Technical - High Definition Seismic Corporation


Spatial Aliasing

To avoid spatial aliasing in the VSP data, the recommended depth increment \({D.I.}\) is defined as

$$D.I. = V_{min} / (2 \cdot F_{max} )$$

where \(V_{min}\) is the lowest velocity that will be encountered and \(F_{max}\) is the highest frequency. Using some typical values seen in the Athabasca oil sands region:

P waves: \(V_{min}^P = 1900 m/s\) \(F_{max}^P = 380 Hz\) \(D.I. = 2.5 m\)
S waves: \(V_{min}^S = 600 m/s\) \(F_{max}^S = 350 Hz\) \(D.I. = 0.86 m\)



VSP data has many benefits:

  • Usually has twice the frequency content compared to surface seismic;
  • Allows many geophysical attributes to be determined: velocities, multiples, Q, anisotropic parameters, etc.;
  • Very good repeatability for time-lapse / 4D applications since there are fewer variables, both known and unknown, to be dealt with;
  • Can provide a high resolution image all around the well, not just in one plane as with cross-well seismic.


A typical VSP

Due to cost and equipment limitations, most VSPs are not recorded with an appropriate receiver interval, which results in spatial aliasing in the data. Also it may be that only a portion of the borehole can be populated with receivers at one time. Moving receivers and reshooting is necessary to improve spatial sampling and to get coverage over the full length of the borehole. Moving the array and reshooting takes time, costs money and reduces data quality - particularly for high resolution work. If moving receivers and reshooting using dynamite as the source, consider the variables that may interfere with the final quality of the data:

  • The source points have to be at a different location and there may be a different offset or different ray paths;
  • The hole depths may be different;
  • The statics may be very different if the first shot was in muskeg and the second, just 1 or 2 metres away, was in clay.

Each and every variable has a negative effect on the data quality. The cumulative effect may leave you with two or more sparsely sampled data sets that can not be merged together.

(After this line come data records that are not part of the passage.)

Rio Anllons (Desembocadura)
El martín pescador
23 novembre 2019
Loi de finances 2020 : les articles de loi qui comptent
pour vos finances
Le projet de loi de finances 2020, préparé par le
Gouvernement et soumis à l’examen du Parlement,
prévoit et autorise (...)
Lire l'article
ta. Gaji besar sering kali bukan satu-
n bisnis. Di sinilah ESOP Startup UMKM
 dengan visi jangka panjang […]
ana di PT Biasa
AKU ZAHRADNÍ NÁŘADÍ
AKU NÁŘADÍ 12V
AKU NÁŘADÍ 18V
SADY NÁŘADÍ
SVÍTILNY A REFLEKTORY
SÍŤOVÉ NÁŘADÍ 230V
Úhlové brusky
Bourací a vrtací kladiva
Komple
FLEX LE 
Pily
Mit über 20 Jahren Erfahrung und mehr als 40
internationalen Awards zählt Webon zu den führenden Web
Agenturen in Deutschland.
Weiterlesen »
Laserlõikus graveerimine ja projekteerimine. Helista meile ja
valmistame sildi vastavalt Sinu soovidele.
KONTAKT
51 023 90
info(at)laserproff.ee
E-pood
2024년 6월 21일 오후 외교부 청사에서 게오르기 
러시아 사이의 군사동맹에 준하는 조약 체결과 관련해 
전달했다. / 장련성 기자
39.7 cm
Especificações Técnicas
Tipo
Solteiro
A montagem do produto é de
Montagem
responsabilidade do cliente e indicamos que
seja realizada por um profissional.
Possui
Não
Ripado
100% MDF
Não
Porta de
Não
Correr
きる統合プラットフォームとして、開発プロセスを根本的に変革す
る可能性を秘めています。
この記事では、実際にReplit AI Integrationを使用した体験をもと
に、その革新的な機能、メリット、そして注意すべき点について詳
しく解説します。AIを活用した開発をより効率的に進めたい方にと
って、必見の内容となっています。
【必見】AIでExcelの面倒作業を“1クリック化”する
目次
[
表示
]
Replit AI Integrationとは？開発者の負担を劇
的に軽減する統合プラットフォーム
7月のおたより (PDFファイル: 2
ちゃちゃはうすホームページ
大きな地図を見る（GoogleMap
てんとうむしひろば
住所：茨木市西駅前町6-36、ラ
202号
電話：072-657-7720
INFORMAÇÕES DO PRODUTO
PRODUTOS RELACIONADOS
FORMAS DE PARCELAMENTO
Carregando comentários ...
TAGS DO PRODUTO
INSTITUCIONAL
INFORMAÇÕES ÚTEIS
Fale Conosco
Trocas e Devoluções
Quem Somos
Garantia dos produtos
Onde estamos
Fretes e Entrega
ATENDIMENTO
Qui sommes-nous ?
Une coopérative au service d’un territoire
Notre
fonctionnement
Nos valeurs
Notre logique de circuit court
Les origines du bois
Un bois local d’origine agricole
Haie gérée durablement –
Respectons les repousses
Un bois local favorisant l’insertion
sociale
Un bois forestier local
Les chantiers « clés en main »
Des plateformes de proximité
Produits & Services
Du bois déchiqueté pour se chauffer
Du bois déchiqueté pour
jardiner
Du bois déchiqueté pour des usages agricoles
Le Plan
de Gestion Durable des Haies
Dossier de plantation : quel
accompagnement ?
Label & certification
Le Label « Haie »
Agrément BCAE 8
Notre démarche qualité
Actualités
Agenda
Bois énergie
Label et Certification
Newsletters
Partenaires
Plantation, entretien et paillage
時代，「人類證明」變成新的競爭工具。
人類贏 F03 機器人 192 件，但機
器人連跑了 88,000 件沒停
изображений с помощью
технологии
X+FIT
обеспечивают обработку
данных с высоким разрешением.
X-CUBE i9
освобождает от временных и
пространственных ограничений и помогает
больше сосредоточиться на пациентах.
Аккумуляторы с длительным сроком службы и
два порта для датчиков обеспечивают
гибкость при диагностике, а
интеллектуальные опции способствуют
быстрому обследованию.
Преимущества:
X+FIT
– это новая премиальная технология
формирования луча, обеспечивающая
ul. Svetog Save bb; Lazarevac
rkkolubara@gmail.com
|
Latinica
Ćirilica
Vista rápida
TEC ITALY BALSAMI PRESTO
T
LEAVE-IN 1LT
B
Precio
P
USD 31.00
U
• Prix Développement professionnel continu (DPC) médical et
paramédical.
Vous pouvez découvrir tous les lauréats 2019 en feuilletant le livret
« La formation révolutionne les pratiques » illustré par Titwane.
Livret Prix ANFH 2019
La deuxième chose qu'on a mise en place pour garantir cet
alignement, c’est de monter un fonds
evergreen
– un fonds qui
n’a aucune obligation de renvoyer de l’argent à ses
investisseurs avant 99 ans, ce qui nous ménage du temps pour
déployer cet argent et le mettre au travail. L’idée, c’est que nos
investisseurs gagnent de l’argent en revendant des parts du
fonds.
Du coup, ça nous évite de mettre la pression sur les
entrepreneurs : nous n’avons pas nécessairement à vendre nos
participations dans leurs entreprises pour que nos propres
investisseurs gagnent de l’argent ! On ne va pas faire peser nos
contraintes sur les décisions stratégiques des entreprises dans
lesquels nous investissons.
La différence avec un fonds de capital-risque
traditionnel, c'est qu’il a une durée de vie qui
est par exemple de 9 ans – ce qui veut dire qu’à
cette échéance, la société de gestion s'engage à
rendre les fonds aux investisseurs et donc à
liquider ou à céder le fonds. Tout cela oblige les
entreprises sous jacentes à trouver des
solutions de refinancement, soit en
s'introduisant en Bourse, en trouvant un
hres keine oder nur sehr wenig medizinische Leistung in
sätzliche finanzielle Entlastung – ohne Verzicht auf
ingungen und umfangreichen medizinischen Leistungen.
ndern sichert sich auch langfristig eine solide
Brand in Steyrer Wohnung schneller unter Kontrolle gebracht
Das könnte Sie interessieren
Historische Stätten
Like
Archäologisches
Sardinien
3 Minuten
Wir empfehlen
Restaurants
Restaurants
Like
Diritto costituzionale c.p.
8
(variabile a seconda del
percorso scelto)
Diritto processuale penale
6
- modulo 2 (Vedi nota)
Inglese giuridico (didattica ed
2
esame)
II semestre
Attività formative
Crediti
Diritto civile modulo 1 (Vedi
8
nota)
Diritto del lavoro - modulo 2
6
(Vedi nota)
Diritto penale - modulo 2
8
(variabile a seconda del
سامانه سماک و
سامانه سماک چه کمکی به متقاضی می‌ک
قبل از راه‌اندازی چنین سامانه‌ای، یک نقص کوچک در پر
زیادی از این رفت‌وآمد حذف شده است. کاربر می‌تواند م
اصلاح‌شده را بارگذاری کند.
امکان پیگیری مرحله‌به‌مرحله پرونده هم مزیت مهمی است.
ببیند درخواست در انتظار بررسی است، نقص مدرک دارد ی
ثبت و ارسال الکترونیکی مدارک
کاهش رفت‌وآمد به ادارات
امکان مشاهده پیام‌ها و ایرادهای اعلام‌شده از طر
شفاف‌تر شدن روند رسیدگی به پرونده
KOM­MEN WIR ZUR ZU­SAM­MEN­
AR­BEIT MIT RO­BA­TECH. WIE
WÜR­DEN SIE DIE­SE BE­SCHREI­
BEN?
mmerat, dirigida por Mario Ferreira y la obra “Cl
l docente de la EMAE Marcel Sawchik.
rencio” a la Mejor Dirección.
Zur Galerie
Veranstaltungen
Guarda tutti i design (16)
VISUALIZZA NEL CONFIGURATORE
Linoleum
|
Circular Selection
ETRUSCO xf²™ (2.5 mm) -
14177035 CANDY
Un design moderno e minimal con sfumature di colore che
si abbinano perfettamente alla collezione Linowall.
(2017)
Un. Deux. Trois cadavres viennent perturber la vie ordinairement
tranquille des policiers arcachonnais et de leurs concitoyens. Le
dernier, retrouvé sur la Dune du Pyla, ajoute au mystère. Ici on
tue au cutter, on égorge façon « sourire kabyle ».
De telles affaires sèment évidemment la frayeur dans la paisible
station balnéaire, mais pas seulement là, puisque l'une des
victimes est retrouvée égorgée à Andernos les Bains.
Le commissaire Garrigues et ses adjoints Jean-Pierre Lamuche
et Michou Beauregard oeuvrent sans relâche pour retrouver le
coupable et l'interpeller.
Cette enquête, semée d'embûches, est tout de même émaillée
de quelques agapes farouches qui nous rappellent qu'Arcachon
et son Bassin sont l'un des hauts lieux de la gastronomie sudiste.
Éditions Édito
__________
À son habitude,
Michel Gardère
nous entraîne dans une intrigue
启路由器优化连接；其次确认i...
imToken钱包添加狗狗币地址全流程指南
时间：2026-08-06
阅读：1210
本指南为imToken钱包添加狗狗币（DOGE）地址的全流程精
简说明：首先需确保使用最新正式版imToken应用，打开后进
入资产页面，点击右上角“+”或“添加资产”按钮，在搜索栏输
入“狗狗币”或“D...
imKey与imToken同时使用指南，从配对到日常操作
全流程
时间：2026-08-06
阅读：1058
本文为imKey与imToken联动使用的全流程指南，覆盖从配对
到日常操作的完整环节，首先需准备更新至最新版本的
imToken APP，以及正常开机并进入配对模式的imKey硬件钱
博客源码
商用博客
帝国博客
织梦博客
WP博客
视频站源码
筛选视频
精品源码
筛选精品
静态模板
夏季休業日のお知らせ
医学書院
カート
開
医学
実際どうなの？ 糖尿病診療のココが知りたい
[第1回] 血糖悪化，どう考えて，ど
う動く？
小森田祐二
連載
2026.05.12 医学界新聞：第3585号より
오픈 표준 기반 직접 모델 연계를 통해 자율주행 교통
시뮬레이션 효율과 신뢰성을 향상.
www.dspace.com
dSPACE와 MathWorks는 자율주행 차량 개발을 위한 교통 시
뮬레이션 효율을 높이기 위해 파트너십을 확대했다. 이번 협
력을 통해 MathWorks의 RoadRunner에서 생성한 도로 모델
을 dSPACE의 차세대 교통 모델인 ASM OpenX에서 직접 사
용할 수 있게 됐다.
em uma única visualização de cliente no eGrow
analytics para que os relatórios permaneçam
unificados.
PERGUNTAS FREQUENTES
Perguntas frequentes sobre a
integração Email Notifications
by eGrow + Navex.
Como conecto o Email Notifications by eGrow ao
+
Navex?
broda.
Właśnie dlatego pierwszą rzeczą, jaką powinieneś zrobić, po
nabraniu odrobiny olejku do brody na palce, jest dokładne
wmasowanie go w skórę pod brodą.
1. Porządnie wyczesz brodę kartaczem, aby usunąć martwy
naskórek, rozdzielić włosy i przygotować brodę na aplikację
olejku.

With HDVSP, there is no need to move the receivers and reshoot, as the sensors are deployed from top to bottom of the well at a suitable interval to avoid spatial aliasing. Currently 1m or  2m spatial sampling is offered, but different intervals can be arranged according to the client's needs.

Simultaneous vertical and surface seismic

Often VSPs are requested only after a problem has been found with the surface seismic data. By the time the VSP is acquired, a whole year may have passed. Numerous small variables will reduce the correlation between the two data sets. The frost thickness, water table, moisture content of the ground and snow depth all change with time.

If one of the main uses of VSP data is to calibrate surface seismic data, then it seems logical that it should be carried out at the same time, using the same source points.

Yet this rarely happens. Why?

  • Usually there aren’t enough sensors to go top to bottom of the well;
  • The receiver interval is insufficient for proper spatial sampling without reshooting two or three times;
  • Repeating shots for the benefit of the VSP slows down the surface seismic program which increases costs;
  • To do it right is has been cost prohibitive – at least until now.

Benefits of VSPs acquired simultaneously with surface seismic;

  • Both datasets have the same source statics
  • Complementary seismic attributes measured from either data set can be used to improve the other;
  • No Government Approval is required for the VSP if all the source points fall under the surface seismic approval;
  • If using our HDVSP system, both data sets can be acquired on the same recorder, so there is no question about a difference in the zero time.